→ WHAT IS EXPECTED:
Exactly what is written in the records below should be returned, minus the images.

Stored records:
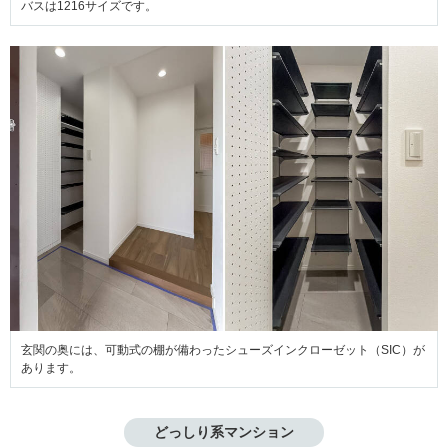
バスは1216サイズです。
玄関の奥には、可動式の棚が備わったシューズインクローゼット（SIC）が
あります。
どっしり系マンション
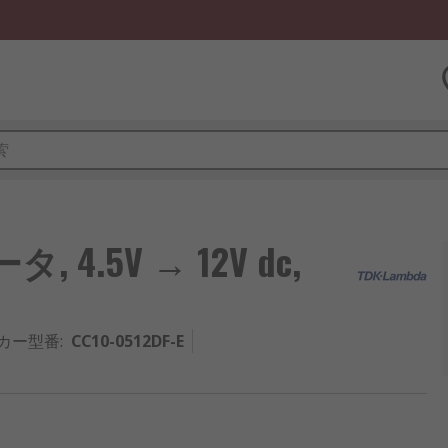
 4.5V → 12V dc,
カー型番
:
CC10-0512DF-E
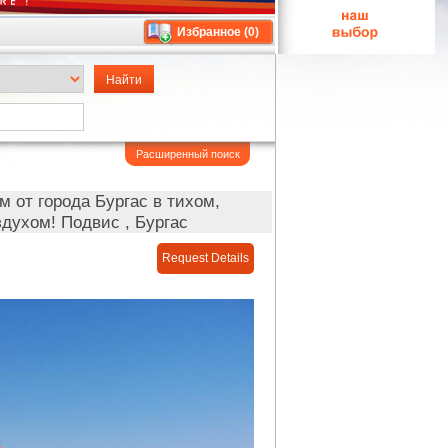
Избранное (
0
)
Расширенный поиск
м от города Бургас в тихом,
духом! Подвис , Бургас
Request Details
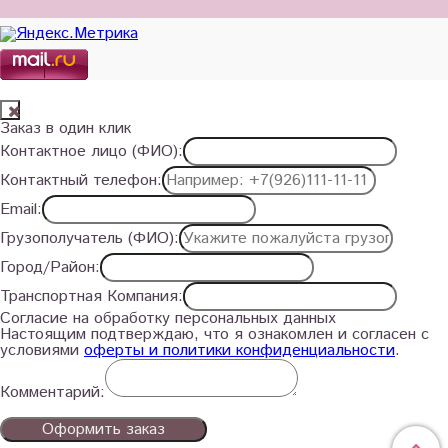
Заказ в один клик
Контактное лицо (ФИО):
Контактный телефон:
Email:
Грузополучатель (ФИО):
Город/Район:
Транспортная Компания:
Согласие на обработку персональных данных
Настоящим подтверждаю, что я ознакомлен и согласен с
условиями
оферты и политики конфиденциальности
.
Комментарий:
Оформить заказ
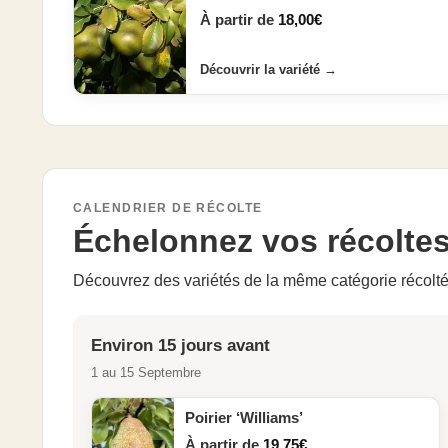
À partir de
18,00
€
Découvrir la variété
→
CALENDRIER DE RÉCOLTE
Échelonnez vos récolte
Découvrez des variétés de la même catégorie récolté
Environ 15 jours avant
1 au 15 Septembre
Poirier ‘Williams’
À partir de
19,75
€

→ THE ANSWER:
バスは1216サイズです。
玄関の奥には、可動式の棚が備わったシューズインクローゼット（SIC）が
あります。
どっしり系マンション
 4.5V → 12V dc,
カー型番
:
CC10-0512DF-E
Избранное (
0
)
Расширенный поиск
м от города Бургас в тихом,
духом! Подвис , Бургас
Request Details
Заказ в один клик
Контактное лицо (ФИО):
Контактный телефон:
Email:
Грузополучатель (ФИО):
Город/Район:
Транспортная Компания:
Согласие на обработку персональных данных
Настоящим подтверждаю, что я ознакомлен и согласен с
условиями
оферты и политики конфиденциальности
.
Комментарий:
Оформить заказ
À partir de
18,00
€
Découvrir la variété
→
CALENDRIER DE RÉCOLTE
Échelonnez vos récolte
Découvrez des variétés de la même catégorie récolté
Environ 15 jours avant
1 au 15 Septembre
Poirier ‘Williams’
À partir de
19,75
€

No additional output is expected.